*** DATA FOR THIS EXERCISE ***
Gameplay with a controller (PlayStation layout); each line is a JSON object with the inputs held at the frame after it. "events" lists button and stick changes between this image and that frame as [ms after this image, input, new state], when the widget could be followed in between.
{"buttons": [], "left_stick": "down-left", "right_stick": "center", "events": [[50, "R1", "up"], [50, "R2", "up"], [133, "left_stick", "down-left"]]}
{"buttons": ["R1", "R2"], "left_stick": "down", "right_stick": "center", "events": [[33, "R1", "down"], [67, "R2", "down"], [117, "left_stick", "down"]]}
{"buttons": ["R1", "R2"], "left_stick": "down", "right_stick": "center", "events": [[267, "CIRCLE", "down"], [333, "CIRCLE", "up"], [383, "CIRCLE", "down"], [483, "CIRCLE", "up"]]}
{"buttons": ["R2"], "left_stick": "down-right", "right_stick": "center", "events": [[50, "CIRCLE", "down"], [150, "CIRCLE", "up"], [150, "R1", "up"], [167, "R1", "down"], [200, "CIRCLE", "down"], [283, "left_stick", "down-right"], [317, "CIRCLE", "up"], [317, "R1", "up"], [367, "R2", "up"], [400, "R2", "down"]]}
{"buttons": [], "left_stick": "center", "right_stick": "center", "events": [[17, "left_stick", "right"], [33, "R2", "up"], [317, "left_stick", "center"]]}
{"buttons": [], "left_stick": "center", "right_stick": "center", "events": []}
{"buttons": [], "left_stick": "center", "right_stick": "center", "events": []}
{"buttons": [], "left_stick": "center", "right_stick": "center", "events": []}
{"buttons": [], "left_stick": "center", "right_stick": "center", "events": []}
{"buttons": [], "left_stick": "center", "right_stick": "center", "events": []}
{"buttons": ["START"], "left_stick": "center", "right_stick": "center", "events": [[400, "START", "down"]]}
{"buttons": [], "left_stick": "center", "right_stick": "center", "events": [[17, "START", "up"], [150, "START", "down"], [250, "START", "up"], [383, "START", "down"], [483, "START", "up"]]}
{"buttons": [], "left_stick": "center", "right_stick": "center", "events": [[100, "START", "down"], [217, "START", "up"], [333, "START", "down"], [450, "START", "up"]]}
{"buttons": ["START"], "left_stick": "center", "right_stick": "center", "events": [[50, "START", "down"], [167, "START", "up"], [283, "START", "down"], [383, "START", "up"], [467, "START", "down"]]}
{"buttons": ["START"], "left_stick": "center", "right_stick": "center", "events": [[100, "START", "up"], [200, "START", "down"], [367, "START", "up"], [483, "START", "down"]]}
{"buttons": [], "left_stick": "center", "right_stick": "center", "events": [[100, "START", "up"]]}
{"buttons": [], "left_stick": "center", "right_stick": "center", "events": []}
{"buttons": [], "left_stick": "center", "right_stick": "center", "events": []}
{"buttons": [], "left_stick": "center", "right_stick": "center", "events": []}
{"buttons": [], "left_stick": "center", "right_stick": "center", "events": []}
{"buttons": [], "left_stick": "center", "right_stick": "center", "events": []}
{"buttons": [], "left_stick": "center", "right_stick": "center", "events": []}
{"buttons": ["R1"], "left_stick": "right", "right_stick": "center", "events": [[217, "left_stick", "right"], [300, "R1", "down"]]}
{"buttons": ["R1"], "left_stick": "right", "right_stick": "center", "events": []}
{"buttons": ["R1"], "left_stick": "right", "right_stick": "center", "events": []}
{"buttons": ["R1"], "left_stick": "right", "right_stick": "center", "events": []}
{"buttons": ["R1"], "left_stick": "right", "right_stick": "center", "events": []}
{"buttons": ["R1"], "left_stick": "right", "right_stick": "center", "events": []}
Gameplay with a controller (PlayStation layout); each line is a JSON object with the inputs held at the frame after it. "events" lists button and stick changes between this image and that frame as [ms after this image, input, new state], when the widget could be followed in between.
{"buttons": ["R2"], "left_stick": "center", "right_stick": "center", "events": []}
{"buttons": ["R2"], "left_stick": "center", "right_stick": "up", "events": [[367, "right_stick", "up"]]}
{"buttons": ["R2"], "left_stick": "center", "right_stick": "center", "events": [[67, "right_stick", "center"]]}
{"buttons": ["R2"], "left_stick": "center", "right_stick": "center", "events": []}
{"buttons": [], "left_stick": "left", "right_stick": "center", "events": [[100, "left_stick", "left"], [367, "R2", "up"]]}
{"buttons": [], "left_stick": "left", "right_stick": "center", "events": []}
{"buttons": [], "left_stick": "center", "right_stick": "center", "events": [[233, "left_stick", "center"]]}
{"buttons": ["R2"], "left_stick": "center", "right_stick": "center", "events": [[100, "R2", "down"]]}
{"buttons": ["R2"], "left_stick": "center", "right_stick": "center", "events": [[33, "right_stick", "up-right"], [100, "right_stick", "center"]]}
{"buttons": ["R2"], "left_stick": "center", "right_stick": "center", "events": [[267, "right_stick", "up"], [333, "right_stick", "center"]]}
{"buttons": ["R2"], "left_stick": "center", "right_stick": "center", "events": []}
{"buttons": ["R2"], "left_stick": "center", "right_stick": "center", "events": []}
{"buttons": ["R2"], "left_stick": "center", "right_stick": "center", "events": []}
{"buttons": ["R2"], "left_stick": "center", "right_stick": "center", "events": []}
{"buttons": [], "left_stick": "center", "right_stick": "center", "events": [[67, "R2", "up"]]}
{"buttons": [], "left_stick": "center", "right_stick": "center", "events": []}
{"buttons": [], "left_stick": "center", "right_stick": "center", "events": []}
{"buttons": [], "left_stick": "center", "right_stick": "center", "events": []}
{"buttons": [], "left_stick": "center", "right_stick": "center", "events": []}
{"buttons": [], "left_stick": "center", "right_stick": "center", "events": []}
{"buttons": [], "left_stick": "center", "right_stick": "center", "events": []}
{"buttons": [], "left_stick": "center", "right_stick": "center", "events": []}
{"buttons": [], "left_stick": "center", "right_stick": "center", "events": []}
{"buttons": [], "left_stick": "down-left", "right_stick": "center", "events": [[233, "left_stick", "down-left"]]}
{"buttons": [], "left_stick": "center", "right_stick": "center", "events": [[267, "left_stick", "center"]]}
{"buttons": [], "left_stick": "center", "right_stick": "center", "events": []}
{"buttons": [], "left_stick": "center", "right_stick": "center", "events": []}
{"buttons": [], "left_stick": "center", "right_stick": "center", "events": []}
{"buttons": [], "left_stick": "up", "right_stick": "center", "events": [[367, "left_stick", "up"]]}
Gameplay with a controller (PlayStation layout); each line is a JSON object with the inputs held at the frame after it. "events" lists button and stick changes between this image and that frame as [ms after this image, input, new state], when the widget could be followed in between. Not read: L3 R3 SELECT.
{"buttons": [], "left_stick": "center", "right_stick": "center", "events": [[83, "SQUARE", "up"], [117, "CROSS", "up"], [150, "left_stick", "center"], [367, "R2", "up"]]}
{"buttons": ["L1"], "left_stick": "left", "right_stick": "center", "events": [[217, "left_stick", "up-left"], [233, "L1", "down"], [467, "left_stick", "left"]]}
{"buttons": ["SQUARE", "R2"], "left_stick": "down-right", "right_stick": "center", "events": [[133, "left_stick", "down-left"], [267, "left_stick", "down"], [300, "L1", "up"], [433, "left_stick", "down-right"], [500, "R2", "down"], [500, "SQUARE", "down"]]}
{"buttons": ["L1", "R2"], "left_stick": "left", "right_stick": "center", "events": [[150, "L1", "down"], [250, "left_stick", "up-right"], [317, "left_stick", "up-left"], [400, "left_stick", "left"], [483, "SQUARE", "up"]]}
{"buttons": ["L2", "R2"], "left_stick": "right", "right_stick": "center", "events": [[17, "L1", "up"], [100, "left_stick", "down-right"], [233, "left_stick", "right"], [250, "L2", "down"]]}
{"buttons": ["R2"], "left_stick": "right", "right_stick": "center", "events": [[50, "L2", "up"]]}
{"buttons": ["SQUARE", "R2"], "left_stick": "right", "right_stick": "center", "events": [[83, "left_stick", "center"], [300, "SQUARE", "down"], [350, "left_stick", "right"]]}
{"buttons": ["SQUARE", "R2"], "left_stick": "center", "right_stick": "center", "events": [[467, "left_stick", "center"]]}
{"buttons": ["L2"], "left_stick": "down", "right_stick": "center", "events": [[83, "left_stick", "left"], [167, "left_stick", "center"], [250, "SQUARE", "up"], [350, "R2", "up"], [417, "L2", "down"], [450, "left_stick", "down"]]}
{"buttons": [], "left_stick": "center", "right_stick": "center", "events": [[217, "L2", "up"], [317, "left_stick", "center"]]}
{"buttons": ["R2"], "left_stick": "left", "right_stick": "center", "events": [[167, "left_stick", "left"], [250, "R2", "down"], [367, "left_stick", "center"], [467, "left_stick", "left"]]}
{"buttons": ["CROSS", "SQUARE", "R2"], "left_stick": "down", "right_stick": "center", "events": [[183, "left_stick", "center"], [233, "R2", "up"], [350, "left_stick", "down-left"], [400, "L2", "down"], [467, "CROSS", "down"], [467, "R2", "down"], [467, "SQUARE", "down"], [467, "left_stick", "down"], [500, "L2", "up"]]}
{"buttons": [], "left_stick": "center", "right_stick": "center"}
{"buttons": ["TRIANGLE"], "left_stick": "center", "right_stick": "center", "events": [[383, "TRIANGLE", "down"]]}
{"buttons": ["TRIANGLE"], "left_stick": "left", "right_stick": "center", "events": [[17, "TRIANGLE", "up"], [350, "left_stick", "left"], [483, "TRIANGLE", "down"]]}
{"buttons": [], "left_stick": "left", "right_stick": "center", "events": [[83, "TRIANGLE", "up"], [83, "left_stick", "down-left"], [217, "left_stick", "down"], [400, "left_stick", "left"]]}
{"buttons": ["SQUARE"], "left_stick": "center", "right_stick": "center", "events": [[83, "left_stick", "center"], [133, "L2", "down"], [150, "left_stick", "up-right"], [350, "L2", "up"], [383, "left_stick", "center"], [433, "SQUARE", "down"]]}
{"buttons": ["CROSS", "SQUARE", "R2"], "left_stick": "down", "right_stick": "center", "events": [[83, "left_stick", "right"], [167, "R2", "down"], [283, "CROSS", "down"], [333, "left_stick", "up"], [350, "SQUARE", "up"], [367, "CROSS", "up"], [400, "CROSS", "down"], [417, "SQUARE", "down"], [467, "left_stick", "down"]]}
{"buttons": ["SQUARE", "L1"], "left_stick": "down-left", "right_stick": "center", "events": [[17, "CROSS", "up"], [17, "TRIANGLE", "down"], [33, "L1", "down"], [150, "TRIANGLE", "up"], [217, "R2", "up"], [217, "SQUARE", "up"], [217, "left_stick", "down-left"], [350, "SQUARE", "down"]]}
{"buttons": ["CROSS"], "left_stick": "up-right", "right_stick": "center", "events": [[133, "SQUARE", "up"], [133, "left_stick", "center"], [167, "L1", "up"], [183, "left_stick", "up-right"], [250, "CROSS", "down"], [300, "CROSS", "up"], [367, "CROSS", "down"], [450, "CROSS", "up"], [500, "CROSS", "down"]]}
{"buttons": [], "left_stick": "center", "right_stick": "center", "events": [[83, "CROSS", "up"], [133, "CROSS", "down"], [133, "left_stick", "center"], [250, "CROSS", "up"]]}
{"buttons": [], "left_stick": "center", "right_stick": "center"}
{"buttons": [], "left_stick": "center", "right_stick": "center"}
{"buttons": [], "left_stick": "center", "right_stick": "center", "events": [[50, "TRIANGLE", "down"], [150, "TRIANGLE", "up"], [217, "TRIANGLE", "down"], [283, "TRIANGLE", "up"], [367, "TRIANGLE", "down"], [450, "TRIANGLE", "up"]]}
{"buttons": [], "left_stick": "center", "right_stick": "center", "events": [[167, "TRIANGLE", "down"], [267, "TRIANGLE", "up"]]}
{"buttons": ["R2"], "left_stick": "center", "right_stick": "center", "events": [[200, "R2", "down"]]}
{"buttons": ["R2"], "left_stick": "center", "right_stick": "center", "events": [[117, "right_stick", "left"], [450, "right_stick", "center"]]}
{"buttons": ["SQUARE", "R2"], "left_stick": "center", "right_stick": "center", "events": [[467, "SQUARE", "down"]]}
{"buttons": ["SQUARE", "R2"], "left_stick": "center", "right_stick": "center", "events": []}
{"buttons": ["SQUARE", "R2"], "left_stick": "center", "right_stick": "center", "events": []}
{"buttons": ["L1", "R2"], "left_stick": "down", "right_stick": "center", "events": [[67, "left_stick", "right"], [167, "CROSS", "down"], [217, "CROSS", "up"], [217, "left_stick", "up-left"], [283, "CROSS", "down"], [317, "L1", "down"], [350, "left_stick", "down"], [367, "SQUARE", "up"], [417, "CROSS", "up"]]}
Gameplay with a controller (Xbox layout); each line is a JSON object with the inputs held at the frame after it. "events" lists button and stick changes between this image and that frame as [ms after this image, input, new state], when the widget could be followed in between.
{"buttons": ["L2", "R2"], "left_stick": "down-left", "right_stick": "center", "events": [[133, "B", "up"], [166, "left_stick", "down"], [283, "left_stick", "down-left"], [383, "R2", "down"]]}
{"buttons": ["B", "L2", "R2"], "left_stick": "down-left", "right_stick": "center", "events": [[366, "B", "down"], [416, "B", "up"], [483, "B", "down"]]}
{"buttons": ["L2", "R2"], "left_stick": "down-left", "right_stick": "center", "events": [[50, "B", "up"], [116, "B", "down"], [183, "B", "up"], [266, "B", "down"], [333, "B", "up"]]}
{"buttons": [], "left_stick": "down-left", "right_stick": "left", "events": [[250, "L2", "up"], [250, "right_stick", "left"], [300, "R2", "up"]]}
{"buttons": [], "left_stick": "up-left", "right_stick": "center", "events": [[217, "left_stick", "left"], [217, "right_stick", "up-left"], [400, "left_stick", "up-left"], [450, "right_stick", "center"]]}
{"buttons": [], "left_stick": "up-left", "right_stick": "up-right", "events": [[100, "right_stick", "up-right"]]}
*** End of DATA FOR THIS EXERCISE ***
The expected answer is one number: how many lines above contain "TRIANGLE".

**COMPLETED EXERCISE**
6